Figure 15.1: An example of the causact package’s ability to create generative DAGs. This example, often referred to as 8-schools, was popularized by its inclusion in Bayesian Data Analysis (Gelman, Carlin, and Rubin 1997). We will start with simpler models in this chapter.
This chapter illustrates how to use the causact
package to reduce the friction experienced while going from business issues to computational models. The package is an easy-to-use, intuitive, and visual interface to greta
and TensorFlow. In fact, it automates the creation of greta
code based on a user creating a generative DAG. causact
advocates and enables generative DAGs to serve as a business analytics workflow (BAW) platform upon which to launch business discussions, create statistical models, and automate computational Bayesian inference.
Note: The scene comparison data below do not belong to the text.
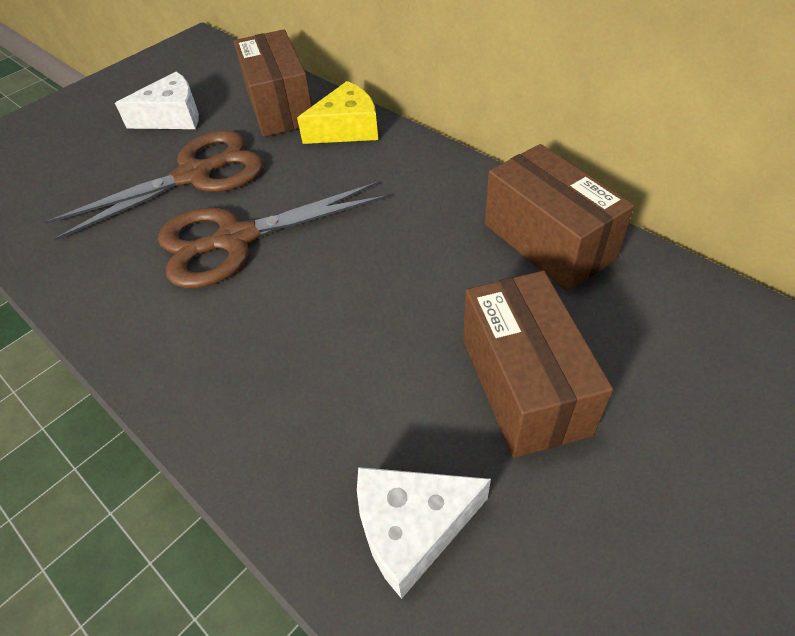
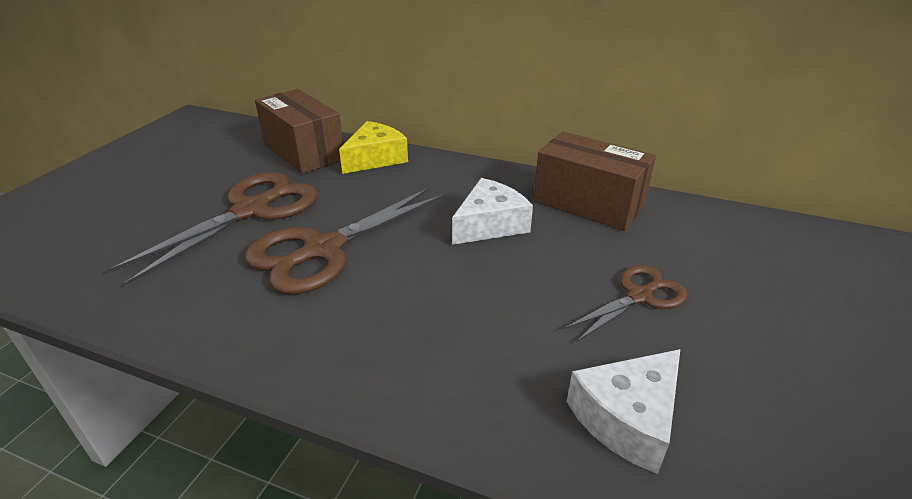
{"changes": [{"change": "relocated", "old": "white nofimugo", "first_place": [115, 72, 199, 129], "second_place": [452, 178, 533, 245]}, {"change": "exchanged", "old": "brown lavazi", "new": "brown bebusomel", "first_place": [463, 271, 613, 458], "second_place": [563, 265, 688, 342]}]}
If you run the below code,
library(greta)
library(causact)
library(tidyverse)
## returns a list of data frames to store DAG info
dag_create()
## adds a node to the list with given description
dag_create() %>% dag_node("BernoulliRV")
you will discover that the two lines beginning with dag_
output R list objects consisting of six data frames. Let’s not worry too much about the details, but notice that one of the data frames is for storing node information (i.e. nodesDF
) and one for edge information (i.e. edgesDF
). Recall, we learned about these nodes and edges in the Graphical Models chapter.
The function dag_create() is used to create an empty list object that we will refer to as a causact_graph. Subsequently functions like dag_node()
and dag_edge()
will take a causact_graph object as input, modify them, and provide a causact_graph object as output. This feature allows for the chaining (i.e. using %>%
) of these functions to build up your observational model. Once done building with dag_create()
, dag_node()
, and dag_edge()
, a call to the dag_render()
function outputs a visual depiction of your causact graph. Here is small example of what that code might look like:
dag_create() %>%
dag_node("BernoulliRV") %>%
dag_render() ## makes picture
Figure 17.1: A minimal working example to render a causact graph. The dag function arguments are detailed in subsequent sections of this chapter.
Let’s use the dag_foo()
functions to make a generative DAG with Bernoulli data (\(X\)), a uniform prior, and some observed data:
\[ \begin{aligned} X &\sim \textrm{Bernoulli}(\theta) \\ \theta &\sim \textrm{uniform}(0,1) \end{aligned} \]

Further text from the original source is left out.